Three putts from around 30 feet on the par-4 sixth, was followed by a wayward tee shot on the par-5 seventh, the ball coming to rest under a tree left of the fairway. After contemplating a hack-out-sideways attempt, he opted to take a penalty drop instead, eventually failing to get up-and-down from short of the green and recording what he though was going to be a bogey-six.

Two dropped shots in a row became three when he found the wrong tier on the par-4 eighth, racing his long birdie attempt off the front of the green and eventually holing a decent-length putt for bogey.

A neat up-and-down for par on the last limited the damage somewhat, but, bizarrely, the worst was yet to come, as he was informed that the drop he’d taken on seven was illegal and he was assessed an additional two-stroke penalty, turning his bogey-six into a triple-bogey eight and an eventual one-under opening effort.

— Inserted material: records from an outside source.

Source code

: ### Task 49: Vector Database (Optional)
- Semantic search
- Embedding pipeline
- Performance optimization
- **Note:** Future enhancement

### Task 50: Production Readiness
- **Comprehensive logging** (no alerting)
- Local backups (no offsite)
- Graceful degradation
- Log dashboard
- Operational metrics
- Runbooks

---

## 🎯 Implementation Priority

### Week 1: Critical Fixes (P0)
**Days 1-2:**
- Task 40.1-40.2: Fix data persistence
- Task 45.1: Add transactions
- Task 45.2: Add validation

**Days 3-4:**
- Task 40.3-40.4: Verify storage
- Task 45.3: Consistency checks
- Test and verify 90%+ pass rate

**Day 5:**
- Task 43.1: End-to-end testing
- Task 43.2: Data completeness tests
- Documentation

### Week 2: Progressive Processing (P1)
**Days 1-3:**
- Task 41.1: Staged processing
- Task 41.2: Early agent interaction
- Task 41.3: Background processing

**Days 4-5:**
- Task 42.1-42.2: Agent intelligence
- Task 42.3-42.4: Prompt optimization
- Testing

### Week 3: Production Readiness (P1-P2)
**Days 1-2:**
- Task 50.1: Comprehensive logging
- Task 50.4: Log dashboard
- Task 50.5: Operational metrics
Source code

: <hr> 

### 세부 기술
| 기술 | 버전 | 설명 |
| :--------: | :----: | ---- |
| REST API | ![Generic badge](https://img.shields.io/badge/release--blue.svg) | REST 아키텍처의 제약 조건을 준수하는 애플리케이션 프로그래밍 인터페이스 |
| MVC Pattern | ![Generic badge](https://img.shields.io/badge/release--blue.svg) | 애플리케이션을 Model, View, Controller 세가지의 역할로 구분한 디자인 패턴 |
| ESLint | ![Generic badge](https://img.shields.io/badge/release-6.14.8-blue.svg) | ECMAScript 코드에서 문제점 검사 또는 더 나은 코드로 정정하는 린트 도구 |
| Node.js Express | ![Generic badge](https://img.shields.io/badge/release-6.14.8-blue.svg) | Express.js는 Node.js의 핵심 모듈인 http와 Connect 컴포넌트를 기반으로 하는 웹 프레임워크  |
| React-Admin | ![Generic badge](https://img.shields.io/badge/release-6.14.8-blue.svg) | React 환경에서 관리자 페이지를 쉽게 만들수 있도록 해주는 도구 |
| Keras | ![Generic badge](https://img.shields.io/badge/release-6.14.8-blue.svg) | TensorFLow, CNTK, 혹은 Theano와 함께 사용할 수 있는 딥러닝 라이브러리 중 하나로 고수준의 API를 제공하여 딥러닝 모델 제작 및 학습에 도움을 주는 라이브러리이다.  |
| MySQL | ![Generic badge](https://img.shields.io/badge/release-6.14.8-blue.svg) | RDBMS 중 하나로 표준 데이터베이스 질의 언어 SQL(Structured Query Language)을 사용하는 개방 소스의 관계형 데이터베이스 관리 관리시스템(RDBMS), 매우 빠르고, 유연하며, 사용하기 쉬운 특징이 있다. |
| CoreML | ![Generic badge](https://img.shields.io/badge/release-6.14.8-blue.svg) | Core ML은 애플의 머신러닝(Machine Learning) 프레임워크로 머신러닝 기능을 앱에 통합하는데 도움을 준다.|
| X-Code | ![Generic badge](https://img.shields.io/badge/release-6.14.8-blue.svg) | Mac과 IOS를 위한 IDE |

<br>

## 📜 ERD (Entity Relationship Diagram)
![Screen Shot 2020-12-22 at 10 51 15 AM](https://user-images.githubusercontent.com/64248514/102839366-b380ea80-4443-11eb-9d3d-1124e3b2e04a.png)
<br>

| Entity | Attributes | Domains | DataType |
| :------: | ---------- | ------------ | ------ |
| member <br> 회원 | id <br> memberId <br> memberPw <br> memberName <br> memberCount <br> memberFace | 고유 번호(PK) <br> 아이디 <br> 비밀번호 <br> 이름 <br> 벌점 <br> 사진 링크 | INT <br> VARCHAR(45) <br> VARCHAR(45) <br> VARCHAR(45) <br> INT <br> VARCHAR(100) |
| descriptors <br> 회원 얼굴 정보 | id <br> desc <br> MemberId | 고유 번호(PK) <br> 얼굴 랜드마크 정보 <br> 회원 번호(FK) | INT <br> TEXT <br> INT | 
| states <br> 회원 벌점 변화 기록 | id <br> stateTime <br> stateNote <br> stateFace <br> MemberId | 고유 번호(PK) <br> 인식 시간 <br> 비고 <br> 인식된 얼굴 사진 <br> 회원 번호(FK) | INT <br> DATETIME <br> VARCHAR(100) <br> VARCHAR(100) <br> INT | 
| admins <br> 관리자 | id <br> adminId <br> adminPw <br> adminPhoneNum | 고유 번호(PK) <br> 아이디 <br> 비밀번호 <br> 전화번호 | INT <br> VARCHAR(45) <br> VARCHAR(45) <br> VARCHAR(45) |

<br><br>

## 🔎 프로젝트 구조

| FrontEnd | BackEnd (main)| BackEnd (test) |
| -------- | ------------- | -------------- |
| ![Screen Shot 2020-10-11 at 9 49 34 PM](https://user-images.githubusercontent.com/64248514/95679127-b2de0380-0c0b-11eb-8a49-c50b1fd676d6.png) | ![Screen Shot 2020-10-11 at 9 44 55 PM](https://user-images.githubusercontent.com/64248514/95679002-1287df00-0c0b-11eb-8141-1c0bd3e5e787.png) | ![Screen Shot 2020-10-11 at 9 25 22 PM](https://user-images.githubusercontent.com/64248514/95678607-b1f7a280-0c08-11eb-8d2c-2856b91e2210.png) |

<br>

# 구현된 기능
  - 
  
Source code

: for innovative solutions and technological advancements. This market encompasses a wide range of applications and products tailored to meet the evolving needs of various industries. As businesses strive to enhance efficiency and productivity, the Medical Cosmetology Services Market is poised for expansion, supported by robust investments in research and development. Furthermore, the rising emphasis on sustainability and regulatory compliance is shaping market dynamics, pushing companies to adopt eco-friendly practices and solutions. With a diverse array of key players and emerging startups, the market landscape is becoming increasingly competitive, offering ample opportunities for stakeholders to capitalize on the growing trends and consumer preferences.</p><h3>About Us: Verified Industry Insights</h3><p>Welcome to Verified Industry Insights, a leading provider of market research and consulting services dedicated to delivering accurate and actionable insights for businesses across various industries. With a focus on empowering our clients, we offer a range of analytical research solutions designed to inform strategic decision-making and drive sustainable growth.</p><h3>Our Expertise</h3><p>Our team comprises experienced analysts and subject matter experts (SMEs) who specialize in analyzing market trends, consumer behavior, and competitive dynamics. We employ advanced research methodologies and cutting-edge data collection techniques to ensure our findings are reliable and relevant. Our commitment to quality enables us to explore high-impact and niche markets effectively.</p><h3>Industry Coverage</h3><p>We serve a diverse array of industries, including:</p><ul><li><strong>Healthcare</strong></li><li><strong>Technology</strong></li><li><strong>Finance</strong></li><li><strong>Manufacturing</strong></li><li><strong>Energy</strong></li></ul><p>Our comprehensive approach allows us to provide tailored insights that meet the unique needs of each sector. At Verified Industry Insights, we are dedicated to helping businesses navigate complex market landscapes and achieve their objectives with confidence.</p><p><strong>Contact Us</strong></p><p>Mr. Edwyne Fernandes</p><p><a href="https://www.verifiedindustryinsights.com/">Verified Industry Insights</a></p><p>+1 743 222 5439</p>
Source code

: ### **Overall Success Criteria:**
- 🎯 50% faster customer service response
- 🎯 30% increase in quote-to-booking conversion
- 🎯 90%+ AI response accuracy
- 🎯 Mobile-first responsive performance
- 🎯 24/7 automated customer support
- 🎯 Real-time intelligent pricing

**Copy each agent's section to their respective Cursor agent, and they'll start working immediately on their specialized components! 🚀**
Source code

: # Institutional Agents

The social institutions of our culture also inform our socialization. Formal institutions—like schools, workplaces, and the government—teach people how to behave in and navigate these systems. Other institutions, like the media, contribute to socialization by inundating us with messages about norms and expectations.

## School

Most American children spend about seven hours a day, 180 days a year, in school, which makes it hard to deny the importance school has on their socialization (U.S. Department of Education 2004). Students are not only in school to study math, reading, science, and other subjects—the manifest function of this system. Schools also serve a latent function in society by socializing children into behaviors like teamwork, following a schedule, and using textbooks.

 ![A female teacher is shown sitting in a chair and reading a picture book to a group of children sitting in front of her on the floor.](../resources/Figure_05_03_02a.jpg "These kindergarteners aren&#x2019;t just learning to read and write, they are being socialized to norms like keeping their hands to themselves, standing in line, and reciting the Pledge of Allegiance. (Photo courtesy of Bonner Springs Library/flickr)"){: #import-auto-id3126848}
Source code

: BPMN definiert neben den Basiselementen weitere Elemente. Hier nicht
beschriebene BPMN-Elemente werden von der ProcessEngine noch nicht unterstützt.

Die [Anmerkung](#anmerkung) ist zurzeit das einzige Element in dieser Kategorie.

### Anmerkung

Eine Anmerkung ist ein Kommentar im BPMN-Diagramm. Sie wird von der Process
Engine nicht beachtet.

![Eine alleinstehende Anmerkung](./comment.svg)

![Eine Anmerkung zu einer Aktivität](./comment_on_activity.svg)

It wasn’t until his post-round interview that viewers and leaderboard watchers were made aware of exactly why the six had turned into an eight, but it turns out that the world number two had made an honest mistake and been unfamiliar with the rules of golf.

“Yeah, so I took an unplayable on seven and I took it back online,” he said. “Then, unbeknownst to me, the rule changed in January 2023 where you used to be able to come back online, take a club length either side. That was changed in 2019 to be able to do that. I wasn’t aware that that rule was changed again in 2023, so I took a drop thinking of the 2019 rules when everything was sort of changed not knowing that the rule was changed again in 2023, so got a two-stroke penalty there.”

It was an extremely unfortunate way to finish a day where he’d played extremely well for most of the round, but he was still in the mood to take the positives from it.

“Yeah, played really well for the first 14 holes,” he said, “and then obviously had a bit of a bad finish there. But for the most of it I hit the ball pretty well. There’s a lot of good stuff in there. Had that run of holes on six, seven and eight, but I mean apart from that, I actually played very well.”

It’s been a positive start to the season, regardless, and there is a lot of golf yet to be played this week. And if his 10-stroke deficit at the 36-hole mark at the Dubai Desert Classic a fortnight ago has taught him anything, it’s that he’s still very much in the tournament, even if he’s feeling more than a little frustrated tonight.

“I feel like my game’s in really good shape,” he lamented. “I’m hitting it well, feel comfortable around the greens, on the greens. Yeah, game feels in good shape. It was just one of those — I just let it — I had a really score and then just sort of let it get away from me those last few holes.”